24 Mai 2017 0:45
O iraniano Abbas Kiarostami (1940-2016) deixou uma obra cujo impacto e simbolismo são indissociáveis de Cannes. Ganhou, aliás, uma Palma de Ouro em 1997, com "O Sabor da Cereja" (ex-aequo com "A Enguia", de Shohei Imamura).
Agora, o seu trabalho regressou ao festival com um legado precioso: "24 Frames", apresentado numa sessão especial da selecção oficial, é um colecção de pequenos ensaios (4 minutos e 30 segundos cada) que Kiarostami foi desenvolvendo através da conjugação do gosto de observação da natureza e da aplicação das novas técnicas digitais de manipulação das imagens.
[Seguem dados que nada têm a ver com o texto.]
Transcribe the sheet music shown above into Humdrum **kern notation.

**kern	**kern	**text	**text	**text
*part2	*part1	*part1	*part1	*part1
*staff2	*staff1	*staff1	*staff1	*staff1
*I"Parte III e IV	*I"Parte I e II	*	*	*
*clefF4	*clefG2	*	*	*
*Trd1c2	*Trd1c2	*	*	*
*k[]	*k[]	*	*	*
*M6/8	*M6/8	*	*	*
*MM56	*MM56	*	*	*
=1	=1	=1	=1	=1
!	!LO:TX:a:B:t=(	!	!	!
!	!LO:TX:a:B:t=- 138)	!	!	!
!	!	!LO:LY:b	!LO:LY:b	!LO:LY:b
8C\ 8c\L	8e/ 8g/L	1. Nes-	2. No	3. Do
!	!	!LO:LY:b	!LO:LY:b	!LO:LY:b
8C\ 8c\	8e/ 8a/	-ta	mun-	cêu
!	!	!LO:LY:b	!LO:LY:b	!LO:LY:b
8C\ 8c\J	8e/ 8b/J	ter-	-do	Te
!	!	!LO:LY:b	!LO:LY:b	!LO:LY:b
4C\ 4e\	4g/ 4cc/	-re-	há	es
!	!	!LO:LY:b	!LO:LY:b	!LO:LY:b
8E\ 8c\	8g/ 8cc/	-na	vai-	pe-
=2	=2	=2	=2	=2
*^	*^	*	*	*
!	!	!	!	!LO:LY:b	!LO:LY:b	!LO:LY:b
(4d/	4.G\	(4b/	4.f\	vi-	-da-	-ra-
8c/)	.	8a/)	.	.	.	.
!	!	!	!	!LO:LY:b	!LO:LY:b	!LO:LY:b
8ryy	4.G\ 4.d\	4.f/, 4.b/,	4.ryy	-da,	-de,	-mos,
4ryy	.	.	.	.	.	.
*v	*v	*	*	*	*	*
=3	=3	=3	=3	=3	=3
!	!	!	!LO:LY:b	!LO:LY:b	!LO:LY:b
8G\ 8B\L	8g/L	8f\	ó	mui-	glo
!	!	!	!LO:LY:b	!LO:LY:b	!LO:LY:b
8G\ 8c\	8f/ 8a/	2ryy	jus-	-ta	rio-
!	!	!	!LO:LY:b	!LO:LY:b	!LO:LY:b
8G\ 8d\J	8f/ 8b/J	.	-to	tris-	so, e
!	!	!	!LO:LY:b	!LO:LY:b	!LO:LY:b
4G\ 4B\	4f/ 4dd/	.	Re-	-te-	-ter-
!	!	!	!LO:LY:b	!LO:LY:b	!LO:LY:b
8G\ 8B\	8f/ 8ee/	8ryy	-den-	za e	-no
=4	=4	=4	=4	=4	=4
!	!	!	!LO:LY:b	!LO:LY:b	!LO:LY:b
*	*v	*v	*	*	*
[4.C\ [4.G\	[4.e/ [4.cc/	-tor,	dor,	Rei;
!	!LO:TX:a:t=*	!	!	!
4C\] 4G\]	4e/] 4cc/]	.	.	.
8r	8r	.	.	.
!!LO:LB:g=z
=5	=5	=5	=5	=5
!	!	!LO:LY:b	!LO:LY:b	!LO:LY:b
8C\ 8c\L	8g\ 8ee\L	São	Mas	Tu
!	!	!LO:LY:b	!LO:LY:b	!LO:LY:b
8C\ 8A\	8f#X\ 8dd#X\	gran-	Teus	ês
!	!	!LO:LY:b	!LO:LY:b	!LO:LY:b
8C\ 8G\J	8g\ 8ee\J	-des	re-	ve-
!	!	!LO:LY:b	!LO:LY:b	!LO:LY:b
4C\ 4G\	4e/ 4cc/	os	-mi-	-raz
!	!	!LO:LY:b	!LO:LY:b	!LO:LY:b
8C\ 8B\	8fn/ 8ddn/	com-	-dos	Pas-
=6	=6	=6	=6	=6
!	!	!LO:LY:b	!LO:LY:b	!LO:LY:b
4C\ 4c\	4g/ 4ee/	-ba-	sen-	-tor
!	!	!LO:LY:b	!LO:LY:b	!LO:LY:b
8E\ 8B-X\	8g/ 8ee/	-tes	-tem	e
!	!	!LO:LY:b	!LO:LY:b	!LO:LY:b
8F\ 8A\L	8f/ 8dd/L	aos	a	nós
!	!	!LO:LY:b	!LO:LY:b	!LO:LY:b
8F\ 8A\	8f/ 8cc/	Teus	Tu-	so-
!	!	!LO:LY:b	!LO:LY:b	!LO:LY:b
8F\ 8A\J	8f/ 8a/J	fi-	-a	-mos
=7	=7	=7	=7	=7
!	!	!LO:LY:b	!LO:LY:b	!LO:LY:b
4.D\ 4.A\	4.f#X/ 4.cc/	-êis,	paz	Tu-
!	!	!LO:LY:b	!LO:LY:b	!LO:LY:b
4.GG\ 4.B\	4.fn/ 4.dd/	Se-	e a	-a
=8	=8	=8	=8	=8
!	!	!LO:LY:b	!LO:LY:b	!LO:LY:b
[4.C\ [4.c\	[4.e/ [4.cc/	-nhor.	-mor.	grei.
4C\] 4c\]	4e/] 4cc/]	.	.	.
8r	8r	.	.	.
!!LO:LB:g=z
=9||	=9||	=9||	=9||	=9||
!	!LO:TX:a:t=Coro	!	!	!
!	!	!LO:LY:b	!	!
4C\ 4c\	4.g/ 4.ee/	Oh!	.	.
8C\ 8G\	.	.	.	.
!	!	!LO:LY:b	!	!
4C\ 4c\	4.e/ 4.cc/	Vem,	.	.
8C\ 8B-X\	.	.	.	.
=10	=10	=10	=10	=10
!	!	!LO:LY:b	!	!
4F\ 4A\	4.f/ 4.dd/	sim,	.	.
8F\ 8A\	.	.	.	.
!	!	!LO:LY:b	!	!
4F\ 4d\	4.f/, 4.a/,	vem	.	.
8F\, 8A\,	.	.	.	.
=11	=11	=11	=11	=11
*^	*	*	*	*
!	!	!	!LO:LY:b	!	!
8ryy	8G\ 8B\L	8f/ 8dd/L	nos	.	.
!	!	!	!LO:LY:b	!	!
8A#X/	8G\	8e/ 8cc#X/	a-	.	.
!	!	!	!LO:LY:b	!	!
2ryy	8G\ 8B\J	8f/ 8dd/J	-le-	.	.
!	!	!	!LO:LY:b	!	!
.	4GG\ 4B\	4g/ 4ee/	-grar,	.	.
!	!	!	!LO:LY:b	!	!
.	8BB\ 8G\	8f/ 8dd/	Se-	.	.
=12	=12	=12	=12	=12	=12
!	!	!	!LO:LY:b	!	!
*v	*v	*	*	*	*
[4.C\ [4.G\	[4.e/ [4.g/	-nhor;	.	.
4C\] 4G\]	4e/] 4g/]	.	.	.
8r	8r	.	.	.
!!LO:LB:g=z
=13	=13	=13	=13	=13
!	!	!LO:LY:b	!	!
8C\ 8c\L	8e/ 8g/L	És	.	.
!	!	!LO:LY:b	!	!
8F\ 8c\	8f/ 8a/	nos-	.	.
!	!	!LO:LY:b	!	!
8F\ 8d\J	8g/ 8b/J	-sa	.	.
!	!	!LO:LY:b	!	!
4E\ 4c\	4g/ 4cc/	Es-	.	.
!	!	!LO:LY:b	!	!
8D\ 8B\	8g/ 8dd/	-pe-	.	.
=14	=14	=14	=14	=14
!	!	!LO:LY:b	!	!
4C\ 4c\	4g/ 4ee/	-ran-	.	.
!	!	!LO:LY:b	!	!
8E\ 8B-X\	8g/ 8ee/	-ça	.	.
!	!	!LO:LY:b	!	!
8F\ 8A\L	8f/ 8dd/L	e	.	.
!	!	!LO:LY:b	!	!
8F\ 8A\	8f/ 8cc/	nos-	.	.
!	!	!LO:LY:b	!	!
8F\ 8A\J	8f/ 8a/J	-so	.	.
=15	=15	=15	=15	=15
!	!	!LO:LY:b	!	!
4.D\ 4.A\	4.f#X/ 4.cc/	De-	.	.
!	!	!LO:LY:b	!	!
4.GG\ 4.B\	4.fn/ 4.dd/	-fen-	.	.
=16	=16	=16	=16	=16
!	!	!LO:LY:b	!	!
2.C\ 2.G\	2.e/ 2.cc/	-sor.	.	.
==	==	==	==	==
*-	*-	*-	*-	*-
Estamos perante uma preciosa herança. O próprio cineasta explicou numa nota que se trata de explorar as mais diversas imagens (sobretudo fotografias por ele obtidas ao longo dos anos), encenando aquilo que ele próprio imagina como tendo acontecido "antes ou depois" do registo de cada imagem.
Estamos, afinal, perante uma "continuação" das experiências de "Five" (2003), um conjunto de observações de momentos anódinos da experiência humana, transfigurados em pequenos teatros de ambíguo realismo (com dedicatória para Yasujiro Ozu).
Agora, assistimos a algo semelhante, com especial predomínio de animais em situações por vezes plenas de humor, em paisagens com neve. O resultado celebra o cinema como instrumento paradoxal de registo e transfiguração, percorrendo ou inventando lugares em que o realismo mais directo atrai a mais pura abstracção cognitiva e sensorial.